The PEACH Apartments have been a project long in the works for EMPOWERment, but represents the first undertaking where the nonprofit will build housing from the ground up.

Bailey’s organization is close to reaching its goal of $3.5 million to pay for ten units on the Johnson Street plot. The development earned unanimous approval from the Chapel Hill Town Council in 2022 and aims to begin preparing for construction this fall.

EMPOWERment will be renting out the units to community members earning at or below 30 percent of the area median income. While she says people have questioned the likelihood of that population existing in Chapel Hill and Carrboro before, Bailey insists these are critical members of the community: grocery store and retail workers, teaching assistants, janitors, and others working jobs that may go unnoticed.

“Here’s the question I get all the time now,” says Bailey. “‘Is there anybody making $7.50 an hour?’ Yes, there are a lot of people. Covid drove prices, drove incomes up – but not for people who are already educationally challenged, don’t have any job experience, [or] they’re living and driving 45 minutes [away].

“Those $12 an hour jobs are not for everybody,” she adds. “And even $12 an hour is not enough money to afford rent here in Chapel Hill.”

In addition to stressing that PEACH Apartments will be for these working residents, Bailey similarly stresses it will be more than just a roof over their heads. PEACH will be ADA accessible and have up to three-bedroom units for families – often with more space than other apartments around town. There will be a parking area, but also a bus shelter for those looking to use public transportation. A gazebo and playground will be at the back of the site, as well as a rain garden designed by the North Carolina Botanical Gardens that will serve as its stormwater component.

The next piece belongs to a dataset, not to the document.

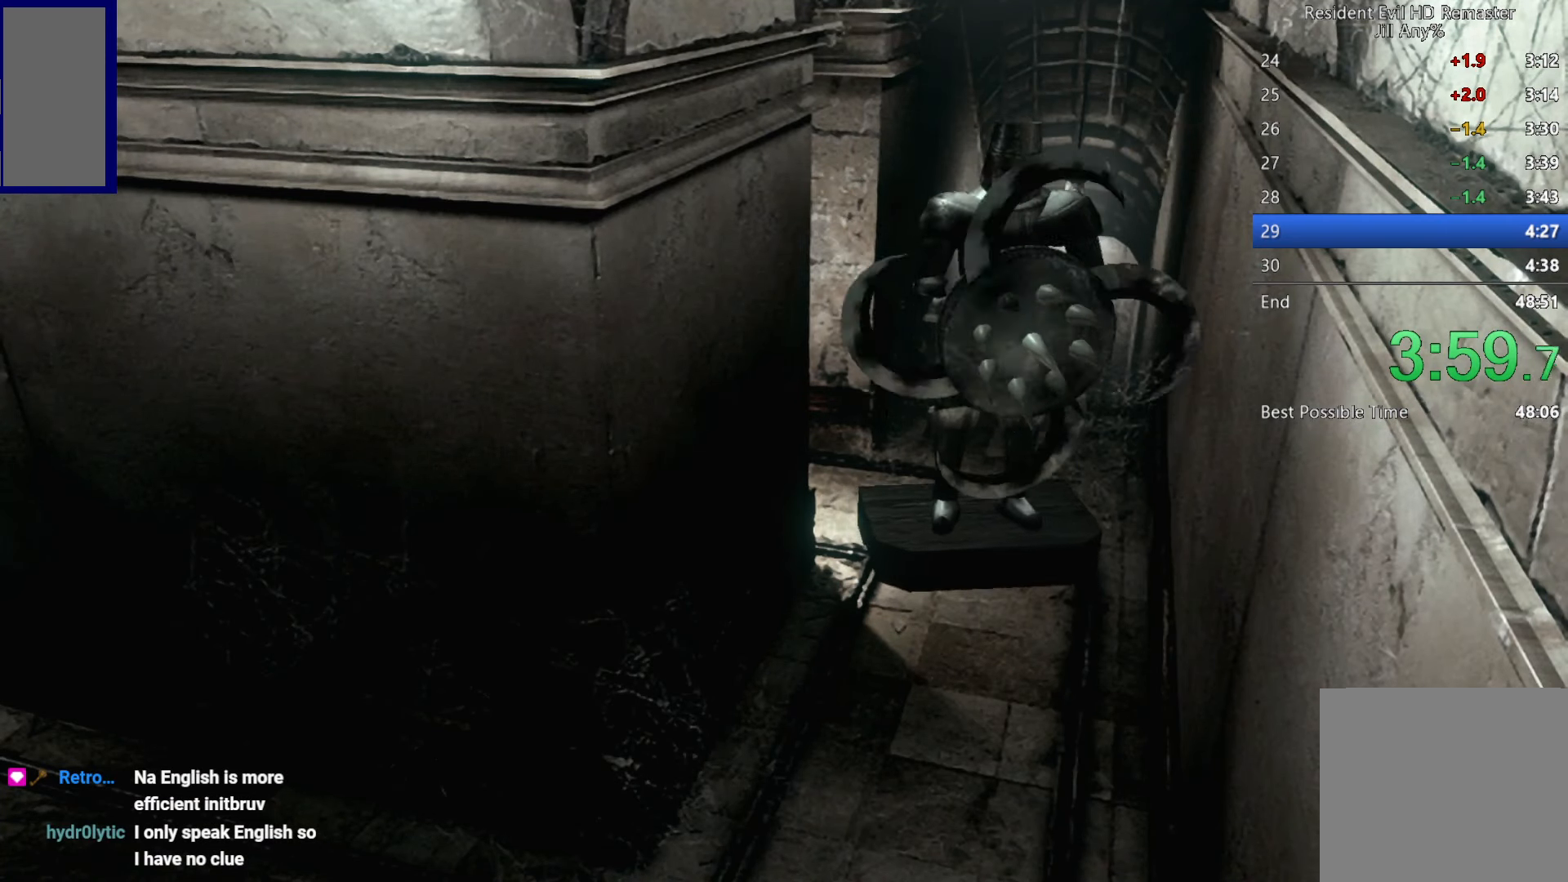
{"buttons": ["B"], "left_stick": "center", "right_stick": "center"}
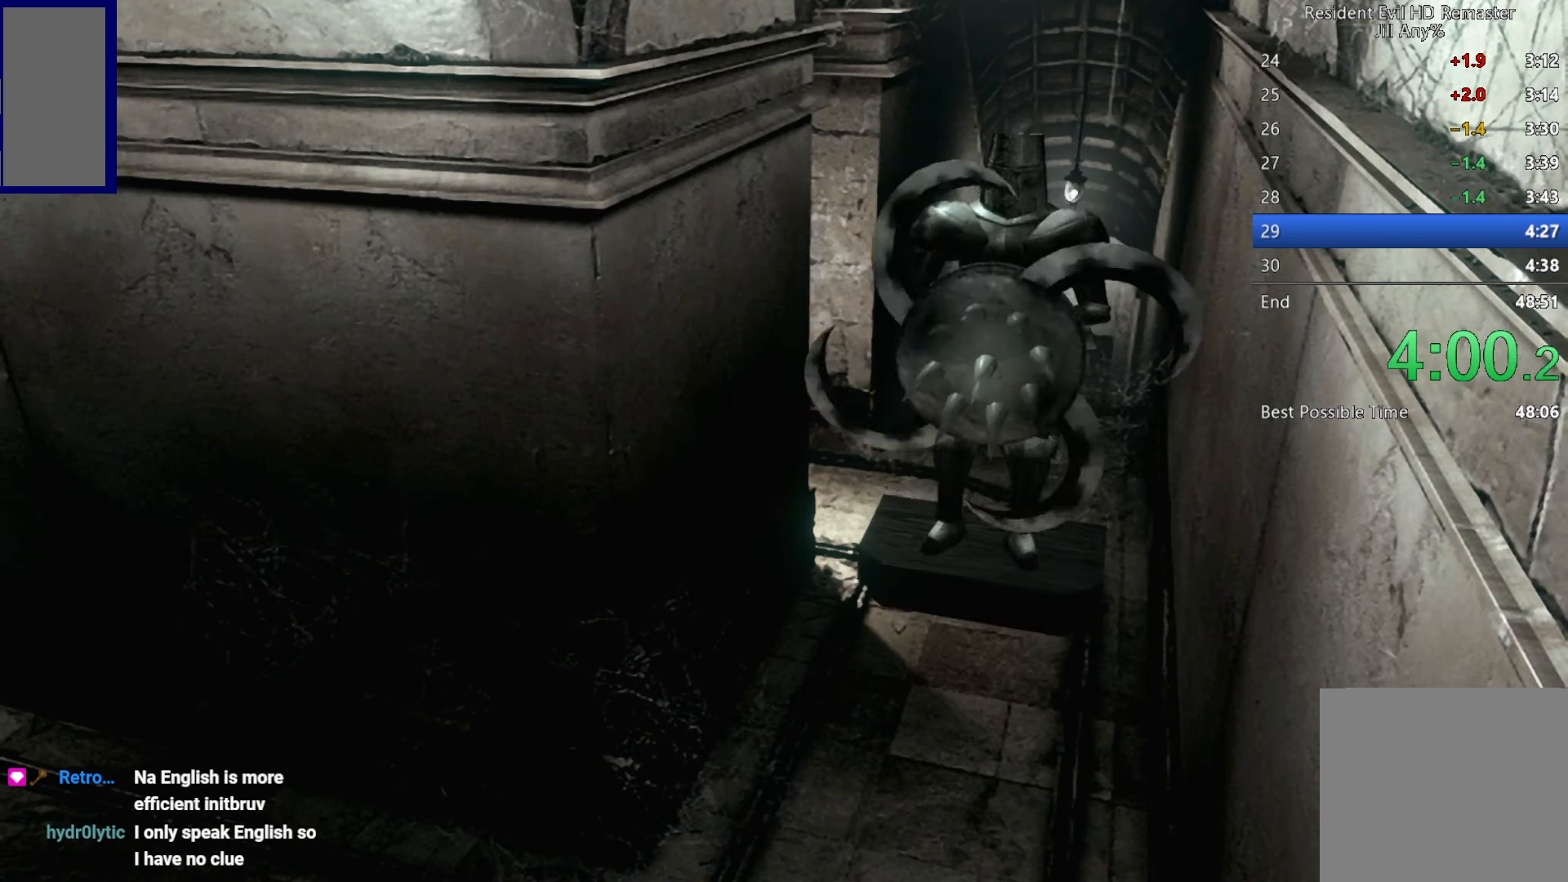
{"buttons": [], "left_stick": "center", "right_stick": "center"}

An aerial site plan showing the layout of the PEACH Apartment community at 107 Johnson Street as submitted to the Town of Chapel Hill. The ten apartment units will be built in an area to the right, which presently is trees and undeveloped land. The parking lot, playground, raingarden and gazebo are set to be constructed on the site formerly known as the Pine Knolls Community Center property.

From the development side, Bailey says there’s another detail that makes the PEACH project stand out: EMPOWERment wants to build the apartments debt-free in order to keep the rents low. With its fundraising efforts, the nonprofit plans to reach that goal before shovels go into the ground.

“Understand, we are building for the lowest-of-low working income folks,” describes Bailey. “And then if we brought with that some debt, when we’re building for these apartment buildings, a piece of that has to go to pay a mortgage. We cannot offer the low rents that we are offering [if] we’ve got a debt to pay on top of that.”

PEACH is in the process of determining how it will open and field applications to all Orange County residents. And while there is a long process of constructing the buildings ahead, Bailey already has her sights set on future opportunities to build similar housing around the Pine Knolls neighborhood. It’s ambitious – but to her, it represents the latest evolution of how EMPOWERment is aiming to address the local housing supply for low-income Chapel Hill community members.

“‘I’m a good person, why can’t I find any place to live?’ No one should ever have to feel like that,” says Bailey. “No one should ever have to wonder – as they’re getting up in the morning, getting dressed, sleeping in their car, but going to work every morning – [if] they can find a place to live. That’s ridiculous.

“As Chapel Hill [and] as Orange County grow,” she continues, “EMPOWERment is always going to be the one there building that housing for 30-80 percent [AMI] because we know the need.”

Back at the Johnson Street site, Bailey says she also hopes the project can set an example for other developers and local organizations too. She says PEACH will aim to provide a blueprint of how to create housing that fits within the community’s existing character while enhancing what affordable options are offered in town.

As she surveys the plot, she envisions what it may look like in the next year or two after construction is finished and residents have moved in.

“This is going to be something major, for all of this community to be really proud of,” Bailey says.